Why CDPs Matter More Than Ever for Sports Rights Owners
Engagement, revenue, return on investment. Three things every sports rights owner (or rights holders) tells me they want more of. And three things that depend, more than most are willing to admit, on a handful of unsexy acronyms.
We love an acronym in the sports industry: FIFA, UEFA, NBA, NFL. But the ones that actually move the commercial needle are less glamorous. I’m talking about these: SCV, CLTV, ARPU, DMP, UDP, and the mighty CDP.
That last one, customer data platform is where I’m spending most of my time right now. And for good reason.
The SCV (single customer view) remains the holy grail of everything data. The CLTV (customer lifetime value) and ARPU (average revenue per user) are what we’re ultimately trying to grow. The DMP (data management platform) has largely lost its edge with the decline of third-party cookies. And the UDP (unified data platform)? Most of the industry isn’t quite ready for that yet.
But the CDP? That’s where it’s at.
The growing importance of first-party data has made it not just relevant but essential, and since the term was first coined in 2013, investment in CDPs across the sports industry has accelerated significantly.
Here are the five key reasons the sports industry should be investing in a CDP right now:
1. A Database Stores Data: a CDP Activates It
This might be the single most important distinction between what a rights owner might currently be using and a CDP. In addition to unifying customer/stakeholder data, resolving any “conflicts” during the process, the right CDP creates audience intelligence allowing you to create relevant segments for marketing campaigns, content and reporting.
A database tells you what happened – a CDP helps you decide what to do next. And an AI-native CDP won’t just help you decide what to do next, it will tell you exactly what to do, why you should do it, and what the outcome will be.
══════════════════════════════
--- DIRECTIONS ---
In the text on customer data platforms, what caused the DMP to largely lose its edge?
══════════════════════════════
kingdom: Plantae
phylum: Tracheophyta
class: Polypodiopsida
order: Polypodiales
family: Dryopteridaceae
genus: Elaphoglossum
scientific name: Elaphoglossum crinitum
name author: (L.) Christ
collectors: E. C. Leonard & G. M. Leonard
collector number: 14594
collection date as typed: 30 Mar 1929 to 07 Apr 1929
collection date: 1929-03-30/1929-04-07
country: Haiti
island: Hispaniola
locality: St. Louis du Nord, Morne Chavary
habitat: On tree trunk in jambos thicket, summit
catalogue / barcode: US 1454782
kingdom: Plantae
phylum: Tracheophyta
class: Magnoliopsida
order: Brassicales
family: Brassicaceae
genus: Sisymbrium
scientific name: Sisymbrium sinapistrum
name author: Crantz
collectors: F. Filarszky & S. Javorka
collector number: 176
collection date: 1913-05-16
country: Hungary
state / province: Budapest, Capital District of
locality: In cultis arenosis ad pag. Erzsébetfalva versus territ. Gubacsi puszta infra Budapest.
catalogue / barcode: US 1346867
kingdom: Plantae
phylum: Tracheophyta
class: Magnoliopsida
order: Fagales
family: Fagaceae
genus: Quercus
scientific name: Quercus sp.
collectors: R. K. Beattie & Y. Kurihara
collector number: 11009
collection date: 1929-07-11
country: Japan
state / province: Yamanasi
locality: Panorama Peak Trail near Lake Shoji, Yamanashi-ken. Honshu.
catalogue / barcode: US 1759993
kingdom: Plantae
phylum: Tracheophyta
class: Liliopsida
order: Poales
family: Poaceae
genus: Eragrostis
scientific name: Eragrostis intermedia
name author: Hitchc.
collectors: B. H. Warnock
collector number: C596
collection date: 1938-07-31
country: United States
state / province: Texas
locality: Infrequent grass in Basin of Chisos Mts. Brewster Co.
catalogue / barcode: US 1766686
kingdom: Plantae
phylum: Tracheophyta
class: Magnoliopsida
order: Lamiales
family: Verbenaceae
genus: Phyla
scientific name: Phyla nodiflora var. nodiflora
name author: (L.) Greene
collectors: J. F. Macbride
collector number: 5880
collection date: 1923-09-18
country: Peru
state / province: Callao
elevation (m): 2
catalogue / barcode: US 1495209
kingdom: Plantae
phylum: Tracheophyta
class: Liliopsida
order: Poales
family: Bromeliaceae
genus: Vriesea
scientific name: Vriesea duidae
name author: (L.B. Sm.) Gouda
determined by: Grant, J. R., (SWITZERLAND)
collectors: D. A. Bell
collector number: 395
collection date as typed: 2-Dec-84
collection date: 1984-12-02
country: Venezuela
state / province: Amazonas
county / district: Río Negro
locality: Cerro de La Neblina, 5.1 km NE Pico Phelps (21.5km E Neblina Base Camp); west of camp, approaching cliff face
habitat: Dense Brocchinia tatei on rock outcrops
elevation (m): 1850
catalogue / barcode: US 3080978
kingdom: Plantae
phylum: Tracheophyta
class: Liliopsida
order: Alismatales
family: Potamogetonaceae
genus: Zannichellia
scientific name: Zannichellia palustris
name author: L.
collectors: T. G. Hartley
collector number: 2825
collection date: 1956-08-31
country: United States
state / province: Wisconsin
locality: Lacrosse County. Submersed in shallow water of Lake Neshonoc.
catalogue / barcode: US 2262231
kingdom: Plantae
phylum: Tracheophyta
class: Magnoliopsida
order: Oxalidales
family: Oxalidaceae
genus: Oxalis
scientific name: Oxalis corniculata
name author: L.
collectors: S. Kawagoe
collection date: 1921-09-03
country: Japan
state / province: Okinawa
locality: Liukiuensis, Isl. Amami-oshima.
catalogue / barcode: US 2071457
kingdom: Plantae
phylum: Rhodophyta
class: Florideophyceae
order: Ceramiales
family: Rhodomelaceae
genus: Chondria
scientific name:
══════════════════════════════
--- EXERCISE RESULT ---
The decline of third-party cookies.